Work to complete
• A. Write out the part of the episode page that opens with the words containing "See the FAA’s" and closes with "Carolina A&T University.", copying it letter for letter.
• B. For each statement, say yes or no on whether it agrees with the episode page, and quote the page's deciding words.
(i) Zakiya Percy earned her bachelor's degree at Texas Southern University.
(ii) Luke Weathers Flight Academy is in Memphis, Tennessee.
(iii) Zakiya Percy is pursuing her doctorate at Texas Southern University.
• C. Answer these questions from the episode page:
(i) What season and episode number does the page give?
(ii) Who are the hosts?
(iii) In which two organizations is Zakiya Percy named as holding leadership positions?

Selected excerpt

The Air Up There Podcast
Aerospace Pathways: Luke Weathers Jr. Flight Academy

Season 6, Episode 9

From being a first-generation college student to becoming a pilot and certified flight instructor, Zakiya Percy, navigated uncharted territories, propelling herself on an incredible aerospace journey.

In this episode, Zakiya shares what inspired her to become a pilot, and sheds light on the sacrifices and challenges she encountered along the way. She tells the story of how an inquiry to revive an inactive Organization of Black Aviation Professional’s (OBAP) collegiate chapter quickly elevated her to the position of president. This leadership role eventually led her to OBAP’s Luke Weathers Jr. Flight Academy where her journey towards becoming a pilot took flight.

Tune in to hear Zakiya candidly detail her unique experience as an aspiring woman pilot of color, reflect on her first flight, and provide advice to those who are interested in aerospace.

Share this episode with someone curious about aerospace or simply seeking encouragement for their own pathway from high school to a career – this story of resilience and commitment resonates with all. 

See the FAA’s list of joint programs, like OBAP, for young people interested in getting started in aviation.

Meet Our Guest:
Zakiya Percy serves as Lead Certified Flight Instructor at the Organization of Black Aerospace Professionals, Luke Weathers Flight Academy. She holds several leadership positions in various organizations including Women in Aviation and Sisters of the Skies. Zakiya holds a bachelor of science in aviation technology and a master of science in transportation engineering systems and technology from Texas Southern University. She is currently pursuing her doctorates degree in Computational Data Science Engineering at North Carolina A&T University. 

Disclaimer: Reference in this podcast to any specific commercial product, process, service, manufacturer, company, or trademark does not constitute endorsement or recommendation by the U.S. government, Department of Transportation, or Federal Aviation Administration. As an agency of the U.S. government, the FAA cannot endorse or appear to endorse any specific product or service.

The Air Up There: Aerospace Pathways: Luke Weathers Jr. Flight Academy
Aerospace Pathways: Luke Weathers Jr. Flight Academy
Audio file

Zakiya Percy: When I originally came to Luke Weathers, I was surrounded by professional people of color that are literally geared towards helping take you from not knowing anything about becoming a pilot to wanting to be more than just a pilot. You want to be an aviator. I’ve been shaped more than I ever thought I could being at Luke Weathers Flight Academy. 

DaiJah Metoyer: That’s Zakiya Percy, a pilot and Certified Flight Instructor at Luke Weathers Flight Academy in Memphis, Tennessee. And she’s our guest. We’re your hosts. I’m DaiJah Metoyer.

Lucy Jabbour: And I’m Lucy Jabbour – and this is The Air Up There!

Data lines
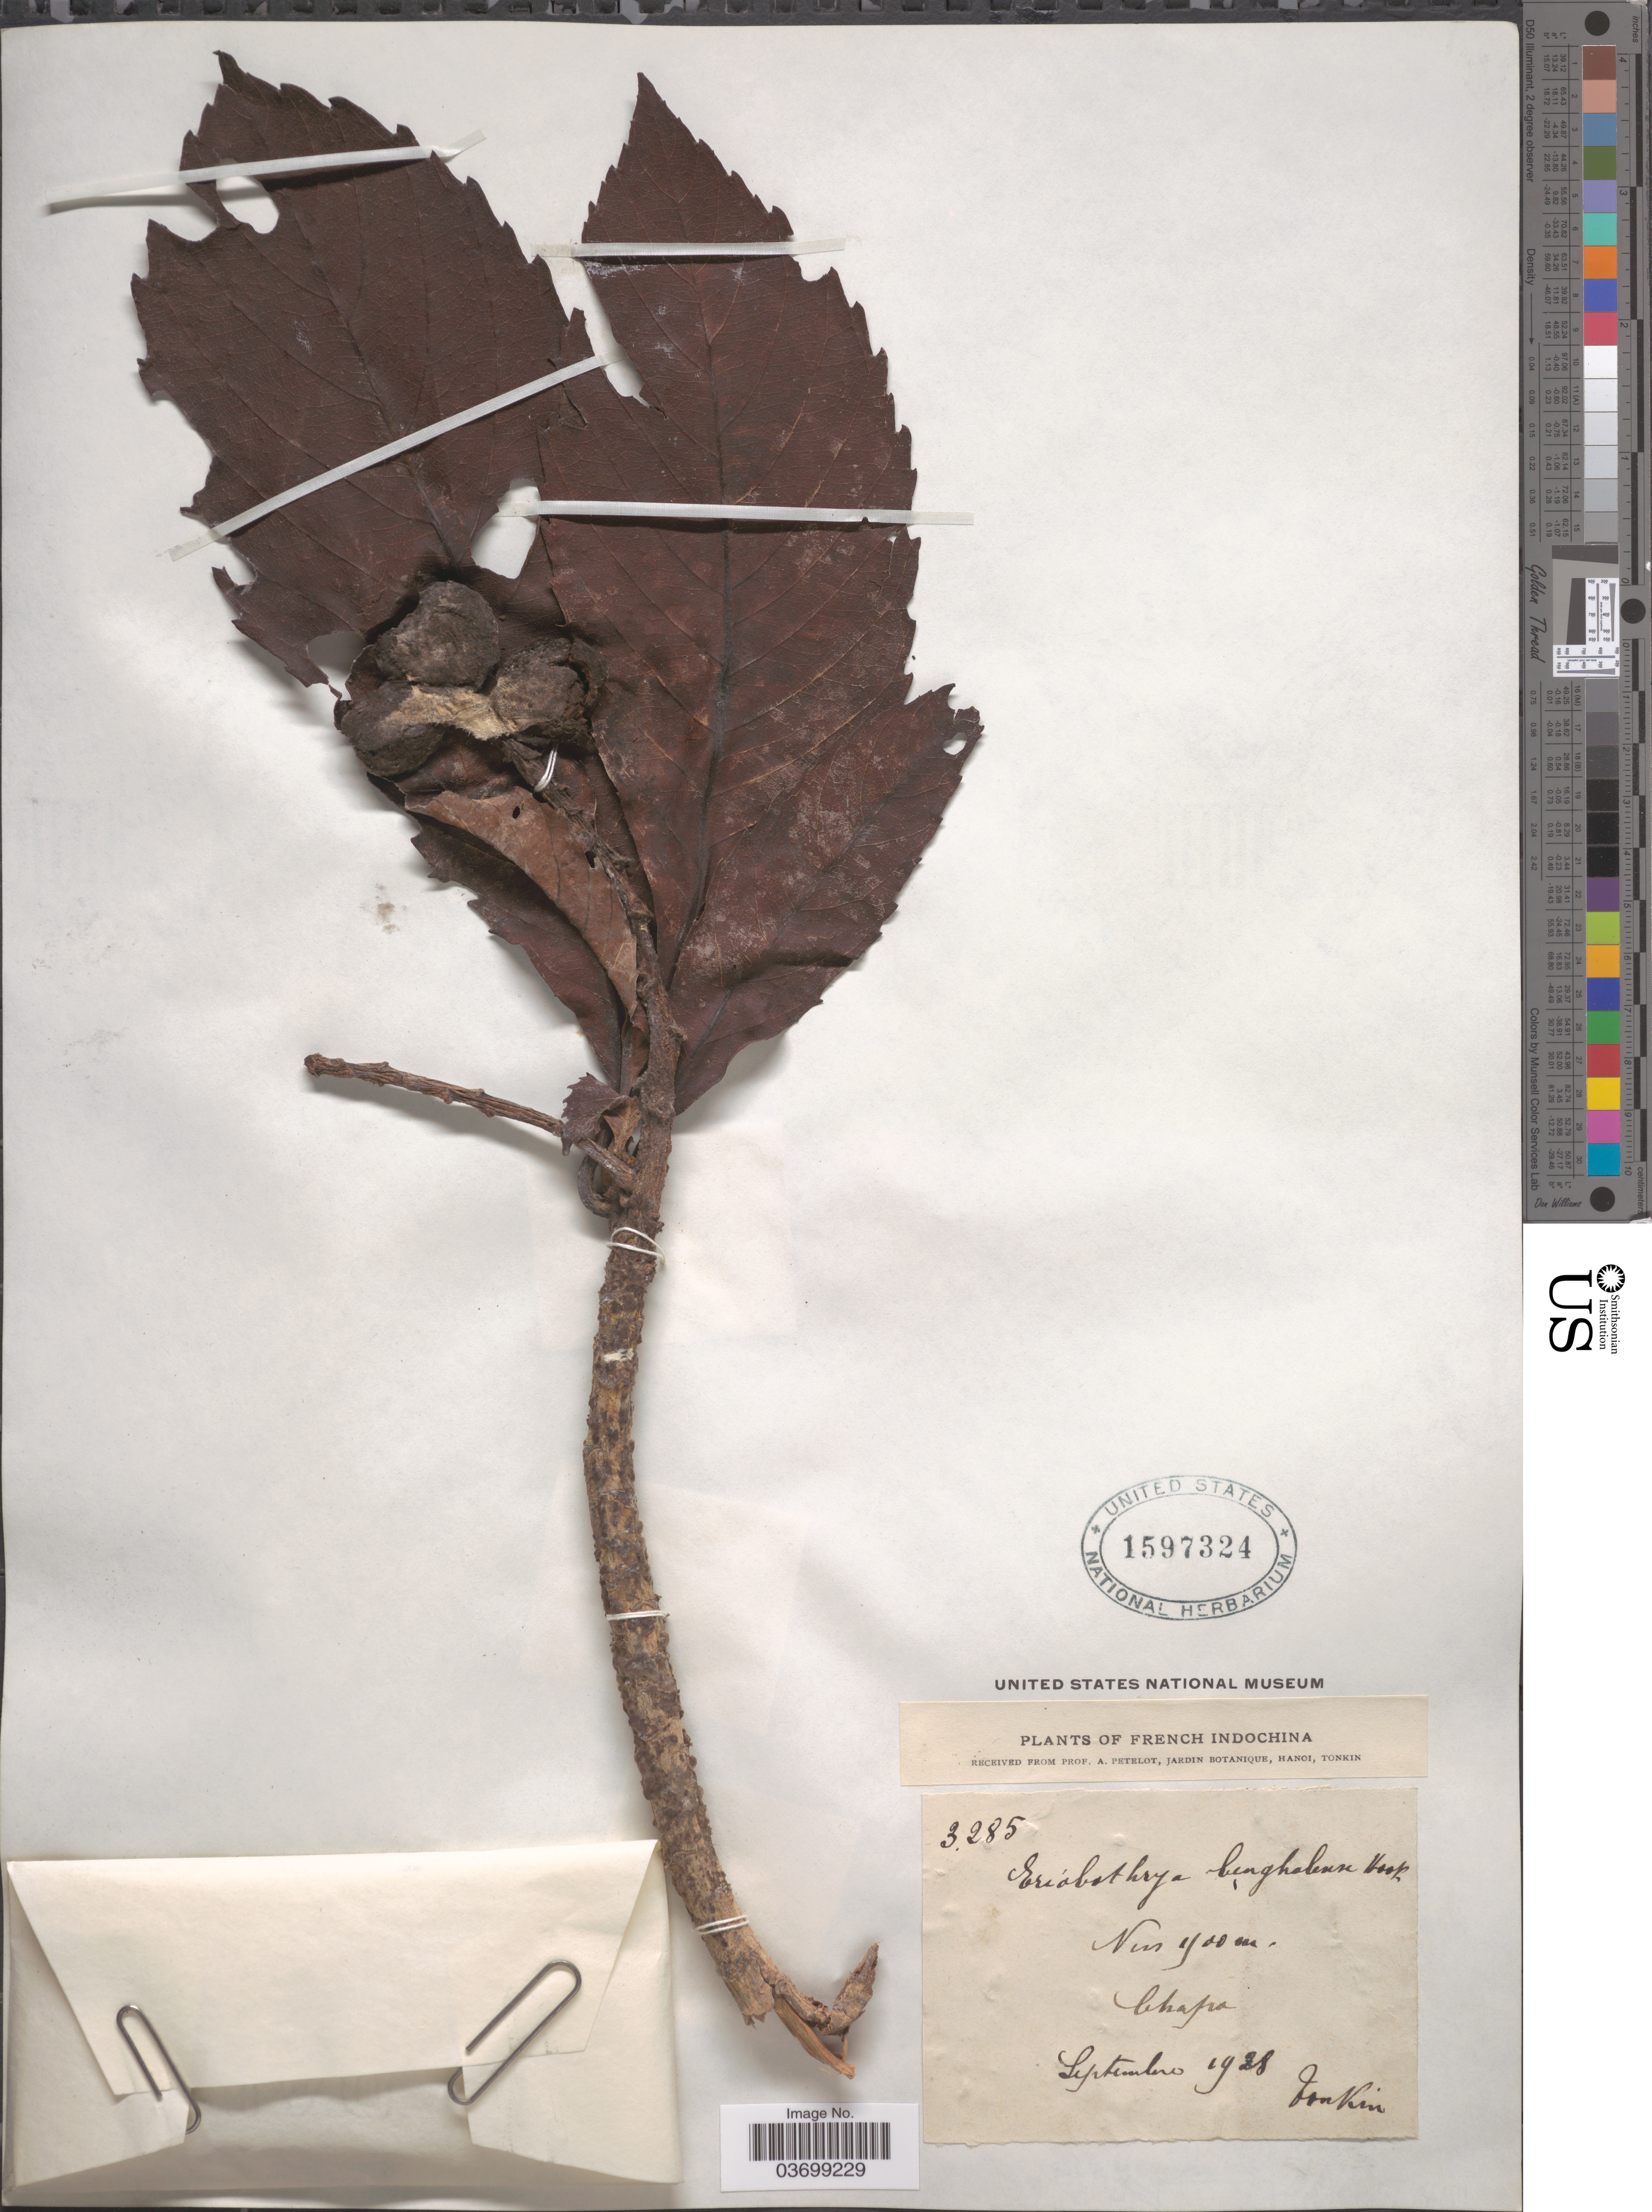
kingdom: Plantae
---
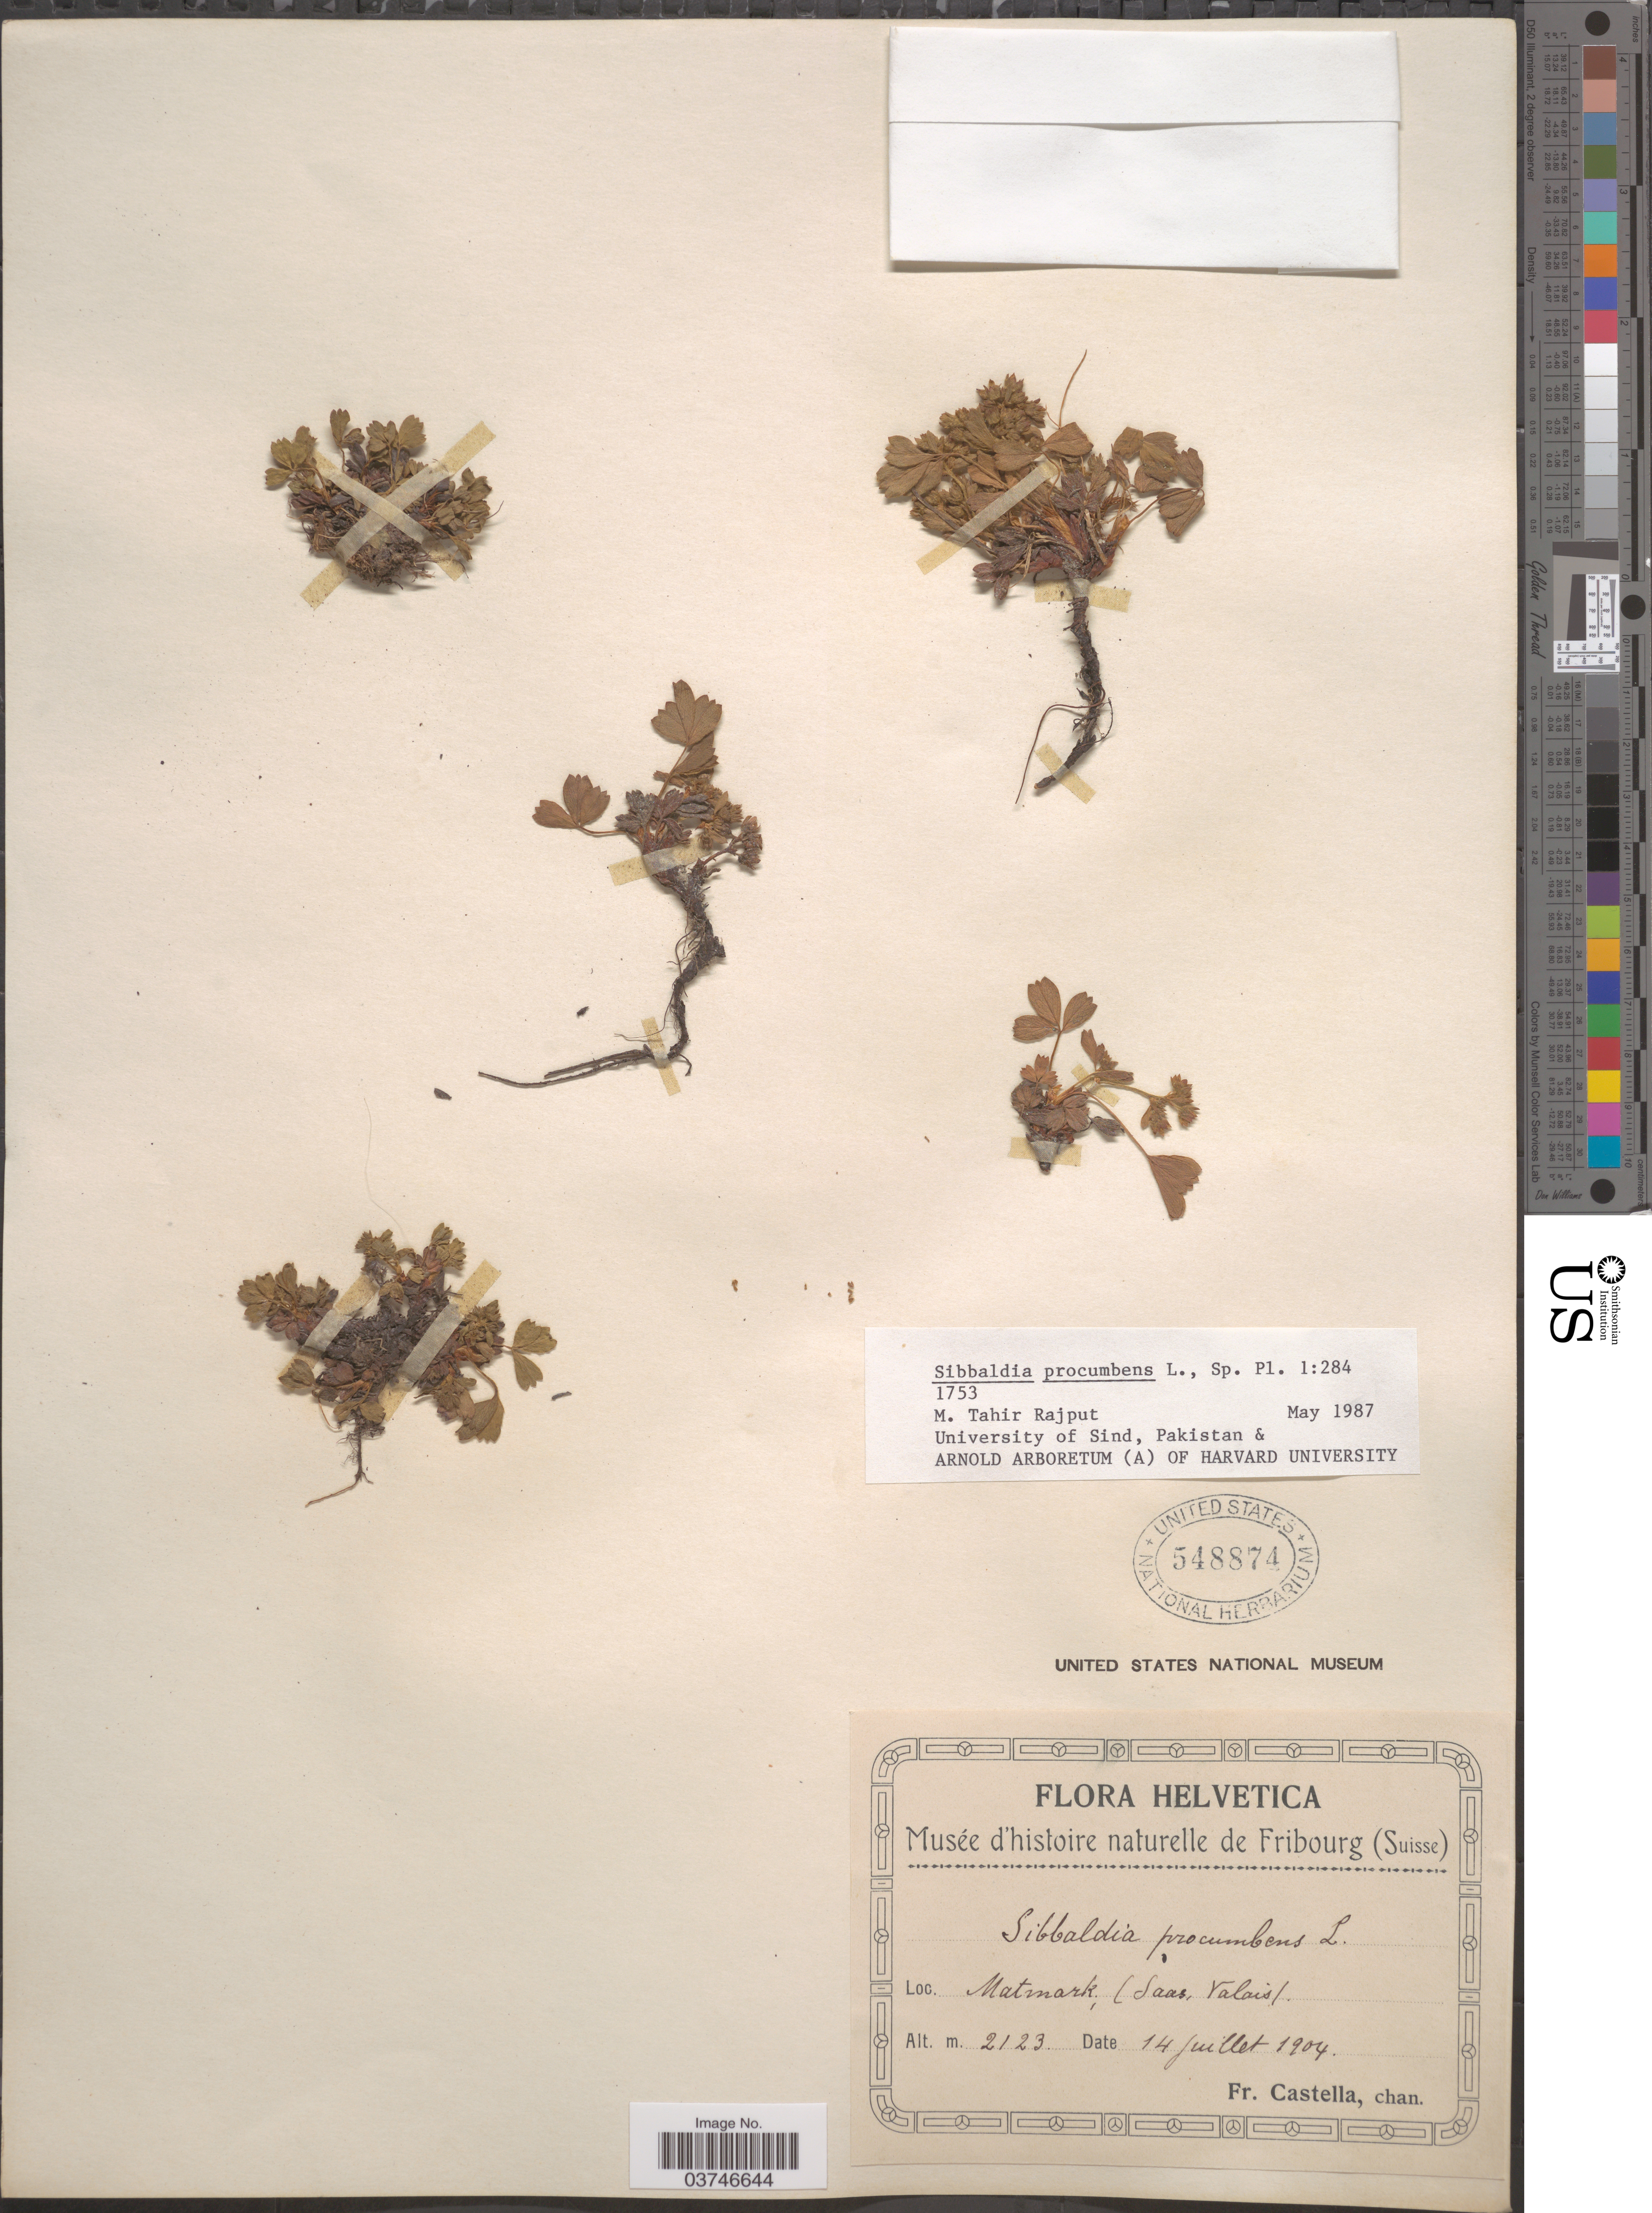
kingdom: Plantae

Solutions per task
• A.
See the FAA’s list of joint programs, like OBAP, for young people interested in getting started in aviation.

Meet Our Guest:
Zakiya Percy serves as Lead Certified Flight Instructor at the Organization of Black Aerospace Professionals, Luke Weathers Flight Academy. She holds several leadership positions in various organizations including Women in Aviation and Sisters of the Skies. Zakiya holds a bachelor of science in aviation technology and a master of science in transportation engineering systems and technology from Texas Southern University. She is currently pursuing her doctorates degree in Computational Data Science Engineering at North Carolina A&T University.

• B.
(i) Yes: "Zakiya holds a bachelor of science in aviation technology and a master of science in transportation engineering systems and technology from Texas Southern University."
(ii) Yes: "Luke Weathers Flight Academy in Memphis, Tennessee"
(iii) No: "She is currently pursuing her doctorates degree in Computational Data Science Engineering at North Carolina A&T University."

• C.
(i) Season 6, Episode 9
(ii) DaiJah Metoyer and Lucy Jabbour
(iii) Women in Aviation and Sisters of the Skies